TASK GOAL:
For this exercise, transcribe all the entries exactly as given and omit the images.
++++ THE DATA ++++
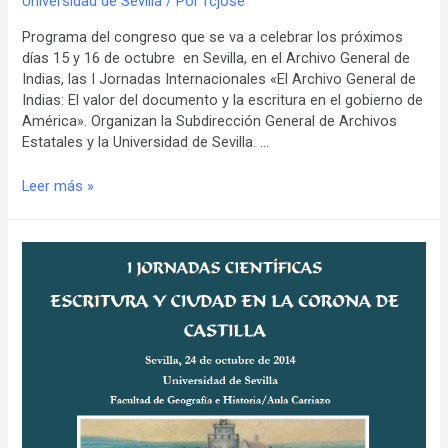
Universidad de Sevilla
/ Por
fcjose
Programa del congreso que se va a celebrar los próximos
días 15 y 16 de octubre en Sevilla, en el Archivo General de
Indias, las I Jornadas Internacionales «El Archivo General de
Indias: El valor del documento y la escritura en el gobierno de
América». Organizan la Subdirección General de Archivos
Estatales y la Universidad de Sevilla. …
I
Leer más »
JORNADAS
INTERNACIONALES
«El
Archivo
General
de
Indias:
El
valor
del
documento
y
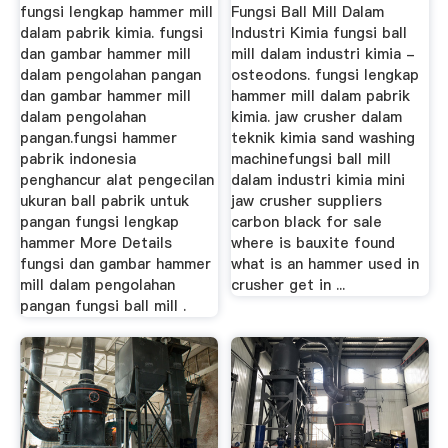
fungsi lengkap hammer mill
Fungsi Ball Mill Dalam
dalam pabrik kimia. fungsi
Industri Kimia fungsi ball
dan gambar hammer mill
mill dalam industri kimia -
dalam pengolahan pangan
osteodons. fungsi lengkap
dan gambar hammer mill
hammer mill dalam pabrik
dalam pengolahan
kimia. jaw crusher dalam
pangan.fungsi hammer
teknik kimia sand washing
pabrik indonesia
machinefungsi ball mill
penghancur alat pengecilan
dalam industri kimia mini
ukuran ball pabrik untuk
jaw crusher suppliers
pangan fungsi lengkap
carbon black for sale
hammer More Details
where is bauxite found
fungsi dan gambar hammer
what is an hammer used in
mill dalam pengolahan
crusher get in ...
pangan fungsi ball mill .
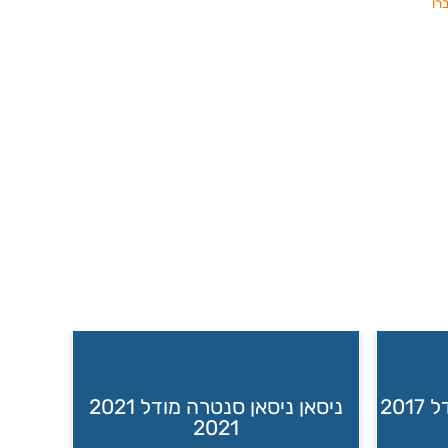
רו
יונדאי יונדאי סנטה פה מודל 2017
ניסאן ניסאן סנטרה מודל 2021
2021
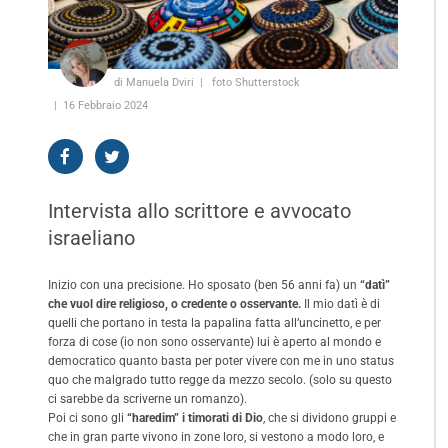
di Manuela Dviri
foto Shutterstock
16 Febbraio 2024
Intervista allo scrittore e avvocato
israeliano
Inizio con una precisione. Ho sposato (ben 56 anni fa) un
“datì”
che vuol dire religioso, o credente o osservante.
Il mio datì è di
quelli che portano in testa la papalina fatta all’uncinetto, e per
forza di cose (io non sono osservante) lui è aperto al mondo e
democratico quanto basta per poter vivere con me in uno status
quo che malgrado tutto regge da mezzo secolo. (solo su questo
ci sarebbe da scriverne un romanzo).
Poi ci sono gli
“haredim” i timorati di Dio
, che si dividono gruppi e
che in gran parte vivono in zone loro, si vestono a modo loro, e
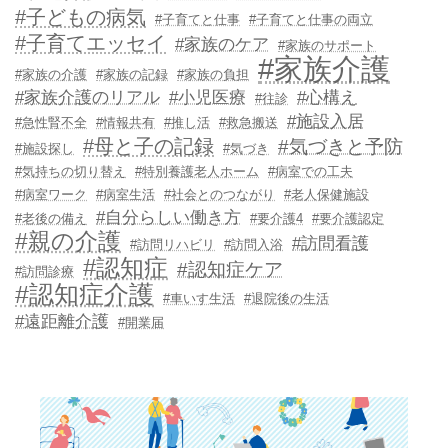
#子どもの病気
#子育てと仕事
#子育てと仕事の両立
#子育てエッセイ
#家族のケア
#家族のサポート
#家族介護
#家族の介護
#家族の記録
#家族の負担
#家族介護のリアル
#小児医療
#心構え
#往診
#施設入居
#急性腎不全
#情報共有
#推し活
#救急搬送
#母と子の記録
#気づきと予防
#施設探し
#気づき
#気持ちの切り替え
#特別養護老人ホーム
#病室での工夫
#病室ワーク
#病室生活
#社会とのつながり
#老人保健施設
#自分らしい働き方
#老後の備え
#要介護4
#要介護認定
#親の介護
#訪問看護
#訪問リハビリ
#訪問入浴
#認知症
#認知症ケア
#訪問診療
#認知症介護
#車いす生活
#退院後の生活
#遠距離介護
#開業届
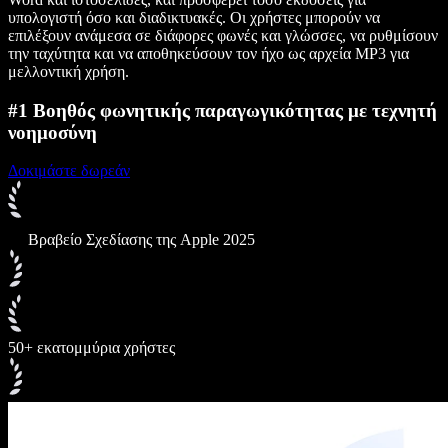
υπολογιστή όσο και διαδικτυακές. Οι χρήστες μπορούν να
επιλέξουν ανάμεσα σε διάφορες φωνές και γλώσσες, να ρυθμίσουν
την ταχύτητα και να αποθηκεύσουν τον ήχο ως αρχεία MP3 για
μελλοντική χρήση.
#1 Βοηθός φωνητικής παραγωγικότητας με τεχνητή
νοημοσύνη
Δοκιμάστε δωρεάν
Βραβείο Σχεδίασης της Apple 2025
50+ εκατομμύρια χρήστες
++++
RESPONSE AREA:
Universidad de Sevilla
/ Por
fcjose
Programa del congreso que se va a celebrar los próximos
días 15 y 16 de octubre en Sevilla, en el Archivo General de
Indias, las I Jornadas Internacionales «El Archivo General de
Indias: El valor del documento y la escritura en el gobierno de
América». Organizan la Subdirección General de Archivos
Estatales y la Universidad de Sevilla. …
I
Leer más »
JORNADAS
INTERNACIONALES
«El
Archivo
General
de
Indias:
El
valor
del
documento
y
fungsi lengkap hammer mill
Fungsi Ball Mill Dalam
dalam pabrik kimia. fungsi
Industri Kimia fungsi ball
dan gambar hammer mill
mill dalam industri kimia -
dalam pengolahan pangan
osteodons. fungsi lengkap
dan gambar hammer mill
hammer mill dalam pabrik
dalam pengolahan
kimia. jaw crusher dalam
pangan.fungsi hammer
teknik kimia sand washing
pabrik indonesia
machinefungsi ball mill
penghancur alat pengecilan
dalam industri kimia mini
ukuran ball pabrik untuk
jaw crusher suppliers
pangan fungsi lengkap
carbon black for sale
hammer More Details
where is bauxite found
fungsi dan gambar hammer
what is an hammer used in
mill dalam pengolahan
crusher get in ...
pangan fungsi ball mill .
רו
יונדאי יונדאי סנטה פה מודל 2017
ניסאן ניסאן סנטרה מודל 2021
2021
di Manuela Dviri
foto Shutterstock
16 Febbraio 2024
Intervista allo scrittore e avvocato
israeliano
Inizio con una precisione. Ho sposato (ben 56 anni fa) un
“datì”
che vuol dire religioso, o credente o osservante.
Il mio datì è di
quelli che portano in testa la papalina fatta all’uncinetto, e per
forza di cose (io non sono osservante) lui è aperto al mondo e
democratico quanto basta per poter vivere con me in uno status
quo che malgrado tutto regge da mezzo secolo. (solo su questo
ci sarebbe da scriverne un romanzo).
Poi ci sono gli
“haredim” i timorati di Dio
, che si dividono gruppi e
che in gran parte vivono in zone loro, si vestono a modo loro, e
#子どもの病気
#子育てと仕事
#子育てと仕事の両立
#子育てエッセイ
#家族のケア
#家族のサポート
#家族介護
#家族の介護
#家族の記録
#家族の負担
#家族介護のリアル
#小児医療
#心構え
#往診
#施設入居
#急性腎不全
#情報共有
#推し活
#救急搬送
#母と子の記録
#気づきと予防
#施設探し
#気づき
#気持ちの切り替え
#特別養護老人ホーム
#病室での工夫
#病室ワーク
#病室生活
#社会とのつながり
#老人保健施設
#自分らしい働き方
#老後の備え
#要介護4
#要介護認定
#親の介護
#訪問看護
#訪問リハビリ
#訪問入浴
#認知症
#認知症ケア
#訪問診療
#認知症介護
#車いす生活
#退院後の生活
#遠距離介護
#開業届
υπολογιστή όσο και διαδικτυακές. Οι χρήστες μπορούν να
επιλέξουν ανάμεσα σε διάφορες φωνές και γλώσσες, να ρυθμίσουν
την ταχύτητα και να αποθηκεύσουν τον ήχο ως αρχεία MP3 για
μελλοντική χρήση.
#1 Βοηθός φωνητικής παραγωγικότητας με τεχνητή
νοημοσύνη
Δοκιμάστε δωρεάν
Βραβείο Σχεδίασης της Apple 2025
50+ εκατομμύρια χρήστες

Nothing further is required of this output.